These principles have been a cornerstone of what RSSB has done since its existence with results seen in the sector’s safety performance.  These principles will continue to apply to the new challenges that the sector will face. This is where RSSB’s support to the IRB as an independent body can be invaluable.


29.   We would therefore like to see the Committee consider the following: how will assurance be provided that enable transparency and public scrutiny over progress on targets and goals set for the IRB itself and the wider sector especially parts of the railway that do not report to the IRB? Such mechanisms are on a more mature footing for safety but for sustainability and other aims, any mechanisms are in their infancy/early stages and will need to be supported as the sector drives towards addressing them as a whole system.

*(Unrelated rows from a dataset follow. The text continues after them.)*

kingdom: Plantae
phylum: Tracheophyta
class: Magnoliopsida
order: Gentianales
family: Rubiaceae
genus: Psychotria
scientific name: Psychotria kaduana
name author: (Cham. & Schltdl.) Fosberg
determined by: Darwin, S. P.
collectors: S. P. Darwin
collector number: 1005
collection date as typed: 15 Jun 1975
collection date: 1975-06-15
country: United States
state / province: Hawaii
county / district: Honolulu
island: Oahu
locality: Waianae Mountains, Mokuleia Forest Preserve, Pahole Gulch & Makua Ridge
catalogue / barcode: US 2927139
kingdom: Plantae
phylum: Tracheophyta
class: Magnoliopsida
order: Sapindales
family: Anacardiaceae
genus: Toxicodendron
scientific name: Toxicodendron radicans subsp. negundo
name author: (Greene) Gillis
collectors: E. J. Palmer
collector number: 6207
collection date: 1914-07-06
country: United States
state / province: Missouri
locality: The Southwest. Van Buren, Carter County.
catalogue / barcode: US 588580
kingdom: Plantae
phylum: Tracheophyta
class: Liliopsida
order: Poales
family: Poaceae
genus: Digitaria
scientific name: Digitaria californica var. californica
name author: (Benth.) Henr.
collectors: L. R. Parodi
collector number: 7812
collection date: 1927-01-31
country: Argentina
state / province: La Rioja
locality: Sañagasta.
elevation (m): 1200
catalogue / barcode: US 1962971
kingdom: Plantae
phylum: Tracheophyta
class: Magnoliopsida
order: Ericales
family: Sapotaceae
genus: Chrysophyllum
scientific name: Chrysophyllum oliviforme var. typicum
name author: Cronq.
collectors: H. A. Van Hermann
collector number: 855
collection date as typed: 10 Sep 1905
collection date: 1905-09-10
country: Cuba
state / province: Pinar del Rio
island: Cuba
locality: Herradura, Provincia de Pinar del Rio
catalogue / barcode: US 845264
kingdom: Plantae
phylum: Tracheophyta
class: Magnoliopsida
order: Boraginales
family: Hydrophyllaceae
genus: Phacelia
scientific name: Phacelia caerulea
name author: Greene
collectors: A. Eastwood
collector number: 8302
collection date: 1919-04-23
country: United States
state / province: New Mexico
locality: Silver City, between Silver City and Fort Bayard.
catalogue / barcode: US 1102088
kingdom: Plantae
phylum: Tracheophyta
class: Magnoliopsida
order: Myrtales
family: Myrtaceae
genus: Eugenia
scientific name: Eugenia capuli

30.   Recommendation: The Secretary of State should outline how the new IRB will use its central position in the UK railway network to monitor progress towards a more sustainable railway and how its own efforts in enabling progress will be scrutinised and supported. The RSSB strongly urges that an opportunity should be given via a relevant consultation (such as when the IRB licence conditions are proposed) for stakeholders to provide thoughts on any mechanisms to monitor and encourage progress on sustainable goals.


Additional Comments


RSSB is keen to support the Transport Committee’s pre-scrutiny inquiry to our full capabilities and is available to provide oral evidence during the inquiry’s proceedings.